The double doors opened before us as someone went in. My eyes rose, and my feet kept moving. The muffled noise hit me first, and the smell of foam and the cotton fabric on the chairs. It was all blue and gray, and they were piping in music. It was nearly full already, and the sound of a hundred conversations was daunting, even if the acoustics had been arranged to soak it in. The stage was a good fifteen feet below where we'd come in, well lit, with a podium in the middle and an oval table holding six chairs facing the audience. Oliver and Leon were already there, ignoring the mass of people as Oliver talked and Leon listened.
My heart thumped, and I froze.
"Is that your mother?" Pierce whispered.
I started to answer, and the door attendant moved in front of us. "Ma'am, you can't go in," he said to Ivy, and my head snapped up.
Already inside, my mother turned, her chin up and her eyes glinting. "Get the hell out of the way," she said loudly as she shoved her way back to us and claimed Ivy's elbow. "Don't you know who this is? Move, or I'll jam this broomstick up your ass."
Pierce stood speechless, but I was grinning. "Yep, that's my mother," I said, then followed Ivy when my mother yanked her over the threshold, glaring at the man as if ready to make good on her threat if he made so much as a peep. The door attendant was way outclassed, and he gave up, cowed.

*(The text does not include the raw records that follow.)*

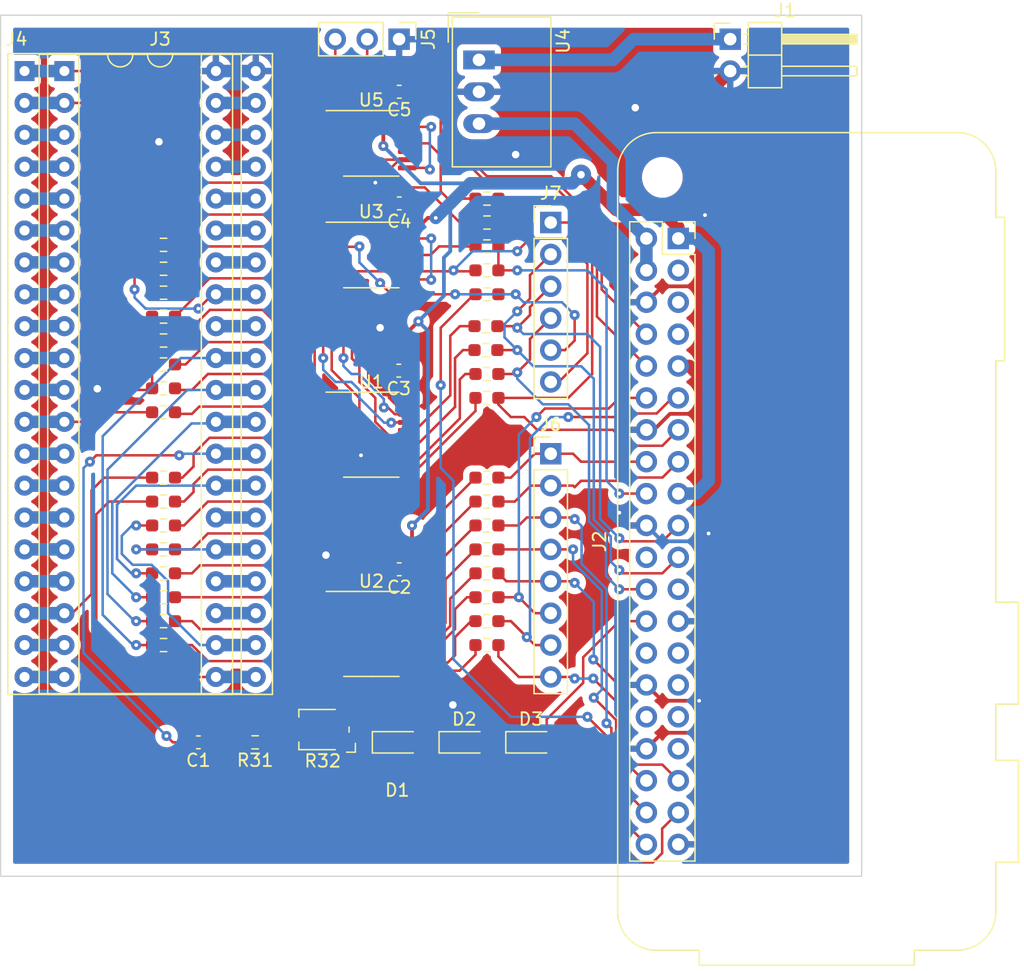
<source format=kicad_pcb>
(kicad_pcb (version 20221018) (generator pcbnew)

  (general
    (thickness 1.6)
  )

  (paper "A4")
  (title_block
    (title "HD-Speccys")
    (date "2023-05-15")
    (rev "1A")
    (company "RA Sewell")
  )

  (layers
    (0 "F.Cu" signal)
    (31 "B.Cu" signal)
    (32 "B.Adhes" user "B.Adhesive")
    (33 "F.Adhes" user "F.Adhesive")
    (34 "B.Paste" user)
    (35 "F.Paste" user)
    (36 "B.SilkS" user "B.Silkscreen")
    (37 "F.SilkS" user "F.Silkscreen")
    (38 "B.Mask" user)
    (39 "F.Mask" user)
    (40 "Dwgs.User" user "User.Drawings")
    (41 "Cmts.User" user "User.Comments")
    (42 "Eco1.User" user "User.Eco1")
    (43 "Eco2.User" user "User.Eco2")
    (44 "Edge.Cuts" user)
    (45 "Margin" user)
    (46 "B.CrtYd" user "B.Courtyard")
    (47 "F.CrtYd" user "F.Courtyard")
    (48 "B.Fab" user)
    (49 "F.Fab" user)
    (50 "User.1" user)
    (51 "User.2" user)
    (52 "User.3" user)
    (53 "User.4" user)
    (54 "User.5" user)
    (55 "User.6" user)
    (56 "User.7" user)
    (57 "User.8" user)
    (58 "User.9" user)
  )

  (setup
    (stackup
      (layer "F.SilkS" (type "Top Silk Screen"))
      (layer "F.Paste" (type "Top Solder Paste"))
      (layer "F.Mask" (type "Top Solder Mask") (thickness 0.01))
      (layer "F.Cu" (type "copper") (thickness 0.035))
      (layer "dielectric 1" (type "core") (thickness 1.51) (material "FR4") (epsilon_r 4.5) (loss_tangent 0.02))
      (layer "B.Cu" (type "copper") (thickness 0.035))
      (layer "B.Mask" (type "Bottom Solder Mask") (thickness 0.01))
      (layer "B.Paste" (type "Bottom Solder Paste"))
      (layer "B.SilkS" (type "Bottom Silk Screen"))
      (copper_finish "None")
      (dielectric_constraints no)
    )
    (pad_to_mask_clearance 0)
    (pcbplotparams
      (layerselection 0x00010fc_ffffffff)
      (plot_on_all_layers_selection 0x0000000_00000000)
      (disableapertmacros false)
      (usegerberextensions false)
      (usegerberattributes true)
      (usegerberadvancedattributes true)
      (creategerberjobfile true)
      (dashed_line_dash_ratio 12.000000)
      (dashed_line_gap_ratio 3.000000)
      (svgprecision 4)
      (plotframeref false)
      (viasonmask false)
      (mode 1)
      (useauxorigin false)
      (hpglpennumber 1)
      (hpglpenspeed 20)
      (hpglpendiameter 15.000000)
      (dxfpolygonmode true)
      (dxfimperialunits true)
      (dxfusepcbnewfont true)
      (psnegative false)
      (psa4output false)
      (plotreference true)
      (plotvalue true)
      (plotinvisibletext false)
      (sketchpadsonfab false)
      (subtractmaskfromsilk false)
      (outputformat 1)
      (mirror false)
      (drillshape 1)
      (scaleselection 1)
      (outputdirectory "")
    )
  )

  (net 0 "")
  (net 1 "Net-(C1-Pad1)")
  (net 2 "Net-(D1-K)")
  (net 3 "Net-(D1-A)")
  (net 4 "Net-(D2-A)")
  (net 5 "Net-(D3-A)")
  (net 6 "VDDA")
  (net 7 "VDD")
  (net 8 "GND")
  (net 9 "Net-(U1-Y0)")
  (net 10 "Net-(U1-Y1)")
  (net 11 "Net-(U1-Y2)")
  (net 12 "Net-(U1-Y3)")
  (net 13 "Net-(U1-Y4)")
  (net 14 "Net-(U1-Y5)")
  (net 15 "Net-(U1-Y6)")
  (net 16 "Net-(U1-Y7)")
  (net 17 "Net-(U1-A0)")
  (net 18 "Net-(U1-A1)")
  (net 19 "Net-(U1-A2)")
  (net 20 "Net-(U1-A3)")
  (net 21 "Net-(U1-A4)")
  (net 22 "Net-(U1-A5)")
  (net 23 "Net-(U1-A6)")
  (net 24 "Net-(U1-A7)")
  (net 25 "Net-(U5-Pad3)")
  (net 26 "Net-(U5-Pad12)")
  (net 27 "Net-(J3-MIC_TAPE)")
  (net 28 "Net-(J1-VCC)")
  (net 29 "unconnected-(J2-SA3_(GPIO2)-Pad3)")
  (net 30 "unconnected-(J2-SA2_(GPIO3)-Pad5)")
  (net 31 "unconnected-(J2-SA1_(GPIO4)-Pad7)")
  (net 32 "Net-(J2-SD6_(TXD0))")
  (net 33 "Net-(J2-SD7_(RXD0))")
  (net 34 "Net-(J2-SD9)")
  (net 35 "Net-(J2-SD10)")
  (net 36 "Net-(J2-GPIO27)")
  (net 37 "Net-(J2-SD14)")
  (net 38 "Net-(J2-SD15)")
  (net 39 "Net-(J2-SD16_(DREQ))")
  (net 40 "Net-(J2-SD2)")
  (net 41 "Net-(J2-SD1)")
  (net 42 "unconnected-(J2-SD17_(DREQ_ACK)-Pad22)")
  (net 43 "unconnected-(J2-SD3-Pad23)")
  (net 44 "Net-(J2-SD0)")
  (net 45 "unconnected-(J2-SA5_(GPIO0)-Pad27)")
  (net 46 "unconnected-(J2-SA4_(GPIO1)-Pad28)")
  (net 47 "unconnected-(J2-SA0_(GPIO5)-Pad29)")
  (net 48 "unconnected-(J2-SOE_SE-Pad31)")
  (net 49 "unconnected-(J2-SD4-Pad32)")
  (net 50 "unconnected-(J2-SD5-Pad33)")
  (net 51 "Net-(J2-SD11)")
  (net 52 "Net-(J2-SD8)")
  (net 53 "Net-(J2-GPIO26)")
  (net 54 "Net-(J2-SD12)")
  (net 55 "Net-(J2-SD13)")
  (net 56 "Net-(J3-{slash}CAS)")
  (net 57 "Net-(J3-{slash}WR)")
  (net 58 "Net-(J3-{slash}RD)")
  (net 59 "Net-(J3-{slash}DRAMWE)")
  (net 60 "Net-(J3-A0)")
  (net 61 "Net-(J3-A1)")
  (net 62 "Net-(J3-A2)")
  (net 63 "Net-(J3-A3)")
  (net 64 "Net-(J3-A4)")
  (net 65 "Net-(J3-A5)")
  (net 66 "Net-(J3-A6)")
  (net 67 "Net-(J3-{slash}INT)")
  (net 68 "Net-(J3-VCC_2)")
  (net 69 "Net-(J3-VCC_1)")
  (net 70 "Net-(J3-U)")
  (net 71 "Net-(J3-V)")
  (net 72 "Net-(J3-Y)")
  (net 73 "Net-(J3-D0)")
  (net 74 "Net-(J3-KB0)")
  (net 75 "Net-(J3-KB1)")
  (net 76 "Net-(J3-D1)")
  (net 77 "Net-(J3-D2)")
  (net 78 "Net-(J3-KB2)")
  (net 79 "Net-(J3-KB3)")
  (net 80 "Net-(J3-D3)")
  (net 81 "Net-(J3-KB4)")
  (net 82 "Net-(J3-D4)")
  (net 83 "Net-(J3-D5)")
  (net 84 "Net-(J3-D6)")
  (net 85 "Net-(J3-D7)")
  (net 86 "Net-(J3-{slash}CPU)")
  (net 87 "Net-(J3-{slash}IOREQ)")
  (net 88 "Net-(J3-{slash}ROMCS)")
  (net 89 "Net-(J3-{slash}RAS)")
  (net 90 "Net-(J3-A14)")
  (net 91 "Net-(J3-A15)")
  (net 92 "Net-(J3-{slash}MREQ)")
  (net 93 "Net-(J3-OSC)")
  (net 94 "Net-(J7-Pin_5)")
  (net 95 "Net-(J7-Pin_6)")
  (net 96 "Net-(U2-A0)")
  (net 97 "Net-(U2-A1)")
  (net 98 "Net-(U2-A2)")
  (net 99 "Net-(U2-A3)")
  (net 100 "Net-(U2-A4)")
  (net 101 "Net-(U2-A5)")
  (net 102 "Net-(U2-A6)")
  (net 103 "Net-(U2-A7)")
  (net 104 "Net-(U2-Y0)")
  (net 105 "Net-(U2-Y1)")
  (net 106 "Net-(U2-Y2)")
  (net 107 "Net-(U2-Y3)")
  (net 108 "Net-(U2-Y4)")
  (net 109 "Net-(U2-Y5)")
  (net 110 "Net-(U2-Y6)")
  (net 111 "Net-(U2-Y7)")
  (net 112 "Net-(R31-Pad1)")
  (net 113 "Net-(R33-Pad2)")
  (net 114 "Net-(R34-Pad2)")
  (net 115 "Net-(R35-Pad2)")
  (net 116 "Net-(U3-Pad12)")

  (footprint "Resistor_SMD:R_0603_1608Metric_Pad0.98x0.95mm_HandSolder" (layer "F.Cu") (at 76.4775 84.455 180))

  (footprint "Resistor_SMD:R_0603_1608Metric_Pad0.98x0.95mm_HandSolder" (layer "F.Cu") (at 76.4775 78.74 180))

  (footprint "Package_SO:TSSOP-14_4.4x5mm_P0.65mm" (layer "F.Cu") (at 93.0225 57.195))

  (footprint "Resistor_SMD:R_0603_1608Metric_Pad0.98x0.95mm_HandSolder" (layer "F.Cu") (at 76.4775 56.388 180))

  (footprint "Capacitor_SMD:C_0603_1608Metric_Pad1.08x0.95mm_HandSolder" (layer "F.Cu") (at 95.25 44.196 180))

  (footprint "Resistor_SMD:R_0603_1608Metric_Pad0.98x0.95mm_HandSolder" (layer "F.Cu") (at 102.235 78.74 180))

  (footprint "Connector_PinHeader_2.54mm:PinHeader_1x02_P2.54mm_Horizontal" (layer "F.Cu") (at 121.609 40.005))

  (footprint "Resistor_SMD:R_0603_1608Metric_Pad0.98x0.95mm_HandSolder" (layer "F.Cu") (at 102.155 62.865 180))

  (footprint "Module:Raspberry_Pi_Zero_Socketed_THT_FaceDown_MountingHoles" (layer "F.Cu") (at 117.475 55.88))

  (footprint "Resistor_SMD:R_0603_1608Metric_Pad0.98x0.95mm_HandSolder" (layer "F.Cu") (at 102.235 88.265 180))

  (footprint "Resistor_SMD:R_0603_1608Metric_Pad0.98x0.95mm_HandSolder" (layer "F.Cu") (at 76.4775 67.818 180))

  (footprint "Package_SO:TSSOP-20_4.4x6.5mm_P0.65mm" (layer "F.Cu") (at 93.0325 87.38))

  (footprint "Capacitor_SMD:C_0603_1608Metric_Pad1.08x0.95mm_HandSolder" (layer "F.Cu") (at 95.25 53.086 180))

  (footprint "Resistor_SMD:R_0603_1608Metric_Pad0.98x0.95mm_HandSolder" (layer "F.Cu") (at 102.235 82.55 180))

  (footprint "Resistor_SMD:R_0603_1608Metric_Pad0.98x0.95mm_HandSolder" (layer "F.Cu") (at 76.4775 69.723 180))

  (footprint "Capacitor_SMD:C_0603_1608Metric_Pad1.08x0.95mm_HandSolder" (layer "F.Cu") (at 95.21 66.41 180))

  (footprint "Package_SO:TSSOP-20_4.4x6.5mm_P0.65mm" (layer "F.Cu") (at 93.0225 71.505))

  (footprint "Resistor_SMD:R_0603_1608Metric_Pad0.98x0.95mm_HandSolder" (layer "F.Cu") (at 102.235 56.515 180))

  (footprint "Capacitor_SMD:C_0603_1608Metric_Pad1.08x0.95mm_HandSolder" (layer "F.Cu") (at 79.248 96.012 180))

  (footprint "Resistor_SMD:R_0603_1608Metric_Pad0.98x0.95mm_HandSolder" (layer "F.Cu") (at 102.235 58.42 180))

  (footprint "Resistor_SMD:R_0603_1608Metric_Pad0.98x0.95mm_HandSolder" (layer "F.Cu") (at 102.235 76.835 180))

  (footprint "Resistor_SMD:R_0603_1608Metric_Pad0.98x0.95mm_HandSolder" (layer "F.Cu") (at 76.4775 64.008 180))

  (footprint "Diode_SMD:D_SOD-323_HandSoldering" (layer "F.Cu") (at 100.4305 96.012))

  (footprint "Resistor_SMD:R_0603_1608Metric_Pad0.98x0.95mm_HandSolder" (layer "F.Cu") (at 76.4775 76.835 180))

  (footprint "Resistor_SMD:R_0603_1608Metric_Pad0.98x0.95mm_HandSolder" (layer "F.Cu") (at 76.4775 80.645 180))

  (footprint "Resistor_SMD:R_0603_1608Metric_Pad0.98x0.95mm_HandSolder" (layer "F.Cu") (at 102.235 80.645 180))

  (footprint "Resistor_SMD:R_0603_1608Metric_Pad0.98x0.95mm_HandSolder" (layer "F.Cu") (at 102.235 68.58 180))

  (footprint "Package_DIP:DIP-40_W15.24mm_Socket" (layer "F.Cu") (at 68.58 42.545))

  (footprint "Converter_DCDC:Converter_DCDC_TRACO_TSR-1_THT" (layer "F.Cu") (at 101.6 41.656 -90))

  (footprint "Resistor_SMD:R_0603_1608Metric_Pad0.98x0.95mm_HandSolder" (layer "F.Cu") (at 76.4775 88.265 180))

  (footprint "Resistor_SMD:R_0603_1608Metric_Pad0.98x0.95mm_HandSolder" (layer "F.Cu") (at 102.235 60.325))

  (footprint "Connector_PinHeader_2.54mm:PinHeader_1x06_P2.54mm_Vertical" (layer "F.Cu") (at 107.315 54.61))

  (footprint "Capacitor_SMD:C_0603_1608Metric_Pad1.08x0.95mm_HandSolder" (layer "F.Cu") (at 95.25 82.23 180))

  (footprint "Resistor_SMD:R_0603_1608Metric_Pad0.98x0.95mm_HandSolder" (layer "F.Cu") (at 76.4775 74.93 180))

  (footprint "Resistor_SMD:R_0603_1608Metric_Pad0.98x0.95mm_HandSolder" (layer "F.Cu") (at 102.235 74.93 180))

  (footprint "Resistor_SMD:R_0603_1608Metric_Pad0.98x0.95mm_HandSolder" (layer "F.Cu") (at 102.155 64.77 180))

  (footprint "Diode_SMD:D_SOD-323_HandSoldering" (layer "F.Cu") (at 105.7445 96.012))

  (footprint "Resistor_SMD:R_0603_1608Metric_Pad0.98x0.95mm_HandSolder" (layer "F.Cu") (at 76.4775 58.293 180))

  (footprint "Package_SO:TSSOP-14_4.4x5mm_P0.65mm" (layer "F.Cu") (at 93.0225 48.305))

  (footprint "Package_DIP:DIP-40_W15.24mm_Socket" (layer "F.Cu")
    (tstamp b45f7b71-d2dd-4e2c-86f5-a0e2c6da75fe)
    (at 65.405 42.545)
    (descr "40-lead though-hole mounted DIP package, row spacing 15.24 mm (600 mils), Socket")
    (tags "THT DIP DIL PDIP 2.54mm 15.24mm 600mil Socket")
    (property "Sheetfile" "hd-speccys.kicad_sch")
    (property "Sheetname" "")
    (property "ki_description" "Generic connector, single row, 01x40, script generated (kicad-library-utils/schlib/autogen/connector/)")
    (property "ki_keywords" "connector")
    (path "/9650fff9-8bfb-4328-951f-446023f76b51")
    (attr through_hole)
    (fp_text reference "J4" (at -0.635 -2.54) (layer "F.SilkS")
        (effects (font (size 1 1) (thickness 0.15)))
      (tstamp b3741686-f0af-46bf-9d6a-86bd1be67de1)
    )
    (fp_text value "ULA_ZX_02x20" (at 3.81 52.705) (layer "F.Fab")
        (effects (font (size 1 1) (thickness 0.15)))
      (tstamp f855cf3a-a672-4cd3-8374-7a7d95154ea6)
    )
    (fp_line (start -1.33 -1.39) (end -1.33 49.65)
      (stroke (width 0.12) (type solid)) (layer "F.SilkS") (tstamp b83cc9f8-ab61-4d52-a86d-e66c03f618ad))
    (fp_line (start -1.33 49.65) (end 16.57 49.65)
      (stroke (width 0.12) (type solid)) (layer "F.SilkS") (tstamp 9a54e8f6-c8ba-4c6e-b945-ec37b8502f1d))
    (fp_line (start 1.16 -1.33) (end 1.16 49.59)
      (stroke (width 0.12) (type solid)) (layer "F.SilkS") (tstamp ffe5083b-872e-4dbc-aa36-70334da42a4f))
    (fp_line (start 1.16 49.59) (end 14.08 49.59)
      (stroke (width 0.12) (type solid)) (layer "F.SilkS") (tstamp d7df08e6-dddc-4c74-8f07-56bb80d281a9))
    (fp_line (start 6.62 -1.33) (end 1.16 -1.33)
      (stroke (width 0.12) (type solid)) (layer "F.SilkS") (tstamp 68497470-d984-4b9e-a656-d3a42795624c))
    (fp_line (start 14.08 -1.33) (end 8.62 -1.33)
      (stroke (width 0.12) (type solid)) (layer "F.SilkS") (tstamp 77317aeb-878b-42a8-aac5-a5b192ab514a))
    (fp_line (start 14.08 49.59) (end 14.08 -1.33)
      (stroke (width 0.12) (type solid)) (layer "F.SilkS") (tstamp 4d92b7ac-7ffd-4d6e-9a0e-3e3b80faeaa3))
    (fp_line (start 16.57 -1.39) (end -1.33 -1.39)
      (stroke (width 0.12) (type solid)) (layer "F.SilkS") (tstamp 3c56d70d-a5e2-4887-b228-9d015e01855a))
    (fp_line (start 16.57 49.65) (end 16.57 -1.39)
      (stroke (width 0.12) (type solid)) (layer "F.SilkS") (tstamp 7eca46a2-57f4-48be-8e91-f7c379bd614f))
    (fp_arc (start 8.62 -1.33) (mid 7.62 -0.33) (end 6.62 -1.33)
      (stroke (width 0.12) (type solid)) (layer "F.SilkS") (tstamp da3f5a8c-e464-4416-9ddd-5f91a9cd1447))
    (fp_line (start -1.55 -1.6) (end -1.55 49.85)
      (stroke (width 0.05) (type solid)) (layer "F.CrtYd") (tstamp 6d4ec612-dcc5-4c33-a9a0-b276e29bcf06))
    (fp_line (start -1.55 49.85) (end 16.8 49.85)
      (stroke (width 0.05) (type solid)) (layer "F.CrtYd") (tstamp 2bad2161-6c94-41a0-afaf-1f0c9b969b14))
    (fp_line (start 16.8 -1.6) (end -1.55 -1.6)
      (stroke (width 0.05) (type solid)) (layer "F.CrtYd") (tstamp 024d3ac8-b329-4c0d-87bf-cd618313073c))
    (fp_line (start 16.8 49.85) (end 16.8 -1.6)
      (stroke (width 0.05) (type solid)) (layer "F.CrtYd") (tstamp f4843585-a493-4857-8ec0-85832550152b))
    (fp_line (start -1.27 -1.33) (end -1.27 49.59)
      (stroke (width 0.1) (type solid)) (layer "F.Fab") (tstamp 839045d2-e4f6-4f0b-90eb-94d5cb80185d))
    (fp_line (start -1.27 49.59) (end 16.51 49.59)
      (stroke (width 0.1) (type solid)) (layer "F.Fab") (tstamp bf026247-170a-414c-9534-cd1c1caad830))
    (fp_line (start 0.255 -0.27) (end 1.255 -1.27)
      (stroke (width 0.1) (type solid)) (layer "F.Fab") (tstamp 7b9f9a87-db1c-496f-a3d0-74200a4b2882))
    (fp_line (start 0.255 49.53) (end 0.255 -0.27)
      (stroke (width 0.1) (type solid)) (layer "F.Fab") (tstamp 6960fe90-f7f1-4649-80b9-74885dd6ee14))
    (fp_line (start 1.255 -1.27) (end 14.985 -1.27)
      (stroke (width 0.1) (type solid)) (layer "F.Fab") (tstamp 98453558-ae4c-449b-82e0-9ee8548b176b))
    (fp_line (start 14.985 -1.27) (end 14.985 49.53)
      (stroke (width 0.1) (type solid)) (layer "F.Fab") (tstamp 57e456f5-931f-4822-ace9-3838c50f6574))
    (fp_line (start 14.985 49.53) (end 0.255 49.53)
      (stroke (width 0.1) (type solid)) (layer "F.Fab") (tstamp 6963ec22-5b85-45e1-bc22-553b5ecb4f15))
    (fp_line (start 16.51 -1.33) (end -1.27 -1.33)
      (stroke (width 0.1) (type solid)) (layer "F.Fab") (tstamp 38a33f98-dc45-41cf-96bb-68eb524f3f8d))
    (fp_line (start 16.51 49.59) (end 16.51 -1.33)
      (stroke (width 0.1) (type solid)) (layer "F.Fab") (tstamp be7abfb5-57b9-4762-bca4-f04054300047))
    (pad "1" thru_hole rect (at 0 0) (size 1.6 1.6) (drill 0.8) (layers "*.Cu" "*.Mask")
      (net 56 "Net-(J3-{slash}CAS)") (pinfunction "/CAS") (pintype "passive") (tstamp 73ffe1ee-14fa-418f-beb7-dd66109de23f))
    (pad "2" thru_hole oval (at 0 2.54) (size 1.6 1.6) (drill 0.8) (layers "*.Cu" "*.Mask")
      (net 57 "Net-(J3-{slash}WR)") (pinfunction "/WR") (pintype "passive") (tstamp 9b0ec275-e235-45ca-85a8-cc498fe445f7))
    (pad "3" thru_hole oval (at 0 5.08) (size 1.6 1.6) (drill 0.8) (layers "*.Cu" "*.Mask")
      (net 58 "Net-(J3-{slash}RD)") (pinfunction "/RD") (pintype "passive") (tstamp 6431b5cd-a64b-4ec5-89b6-b4493d06a4f4))
    (pad "4" thru_hole oval (at 0 7.62) (size 1.6 1.6) (drill 0.8) (layers "*.Cu" "*.Mask")
      (net 59 "Net-(J3-{slash}DRAMWE)") (pinfunction "/DRAMWE") (pintype "passive") (tstamp fecfa1fc-86ff-42d6-977b-36548772b448))
    (pad "5" thru_hole oval (at 0 10.16) (size 1.6 1.6) (drill 0.8) (layers "*.Cu" "*.Mask")
      (net 60 "Net-(J3-A0)") (pinfunction "A0") (pintype "passive") (tstamp 139181dd-b74e-496d-9806-79172138cd78))
    (pad "6" thru_hole oval (at 0 12.7) (size 1.6 1.6) (drill 0.8) (layers "*.Cu" "*.Mask")
      (net 61 "Net-(J3-A1)") (pinfunction "A1") (pintype "passive") (tstamp 7c74e374-af7e-413f-a470-213d39e9f86e))
    (pad "7" thru_hole oval (at 0 15.24) (size 1.6 1.6) (drill 0.8) (layers "*.Cu" "*.Mask")
      (net 62 "Net-(J3-A2)") (pinfunction "A2") (pintype "passive") (tstamp cdb639b2-d02a-449e-a8b8-409311c48d4c))
    (pad "8" thru_hole oval (at 0 17.78) (size 1.6 1.6) (drill 0.8) (layers "*.Cu" "*.Mask")
      (net 63 "Net-(J3-A3)") (pinfunction "A3") (pintype "passive") (tstamp 6d5b99a1-6c32-437b-8977-f2aca29e8c85))
    (pad "9" thru_hole oval (at 0 20.32) (size 1.6 1.6) (drill 0.8) (layers "*.Cu" "*.Mask")
      (net 64 "Net-(J3-A4)") (pinfunction "A4") (pintype "passive") (tstamp 107975cf-0d1b-4240-ae1d-46ce5a4a9cb6))
    
... [466440 chars truncated]
</source>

Ivy glanced over her shoulder at me as my mother led her down the steps to the floor of the amphitheater. Slowly my smile faded. There were too many people in here, and the stage looked huge.
"Your mother isn't afraid to speak her mind," Pierce said, and my shoulders eased as he took my hand and the ever-after seeped in. I knew it wouldn't last, and I gripped his fingers, afraid to let go.
"She's like that," I said, head down as I watched my step. People had noticed our entrance, and the conversations were shifting. More whispering, more bitter gossip.
Pierce's grip on mine tightened, and I looked up, feeling a warning in his touch. Vivian had come from the back, looking confident and unique in a flowing, princesslike robe of tie-dyed colors, all purple, blue, and green. Her hair was arranged off her neck, and she looked like an upscale San Francisco hippie, as far from my white-leather-clad sleekness as a bird was from a frog. Worry flashed through me. Robes flowing, she strode to the podium, bending to pull out an amulet. She looked good, rested and ready. I wished I was.
"Test," she said simply as she held the amulet, and when her voice rose with a pleasant volume over the babble, she dropped it into a pocket and went to talk to Oliver. The entire auditorium had the feeling of preparation and excitement, and I gave Vivian a stupid little hand wave when she looked up, following Oliver's finger pointing to me. He was wearing an impressive suit, and again I felt nervous in my outfit. White? Thanks a hell of a lot, Al.
Vivian straightened, breaking eye contact with me before I could get any sense of what she was thinking. Oliver was supposed to vote for me, but after this afternoon, I doubted that would happen despite the agreement we'd come to in an FIB interrogation room two thousand miles away. I was hoping I wouldn't need my gentle four-word reminder that I could bring witch society down. We came from demons.
Finally we made it to the ground floor and the small space before the stage. My mother and Ivy were waiting at the head of an empty row of seats. Actually, the three rows after that one were empty, too, no one wanting to get too close to us. Nerves wouldn't let me sit, and we clustered together in the aisle. As Pierce and my mother made small talk, I scanned the rising rows for Trent.
Ivy leaned in, smiling with her lips shut. "You look green. You want me to go up there with you and hold your hand?"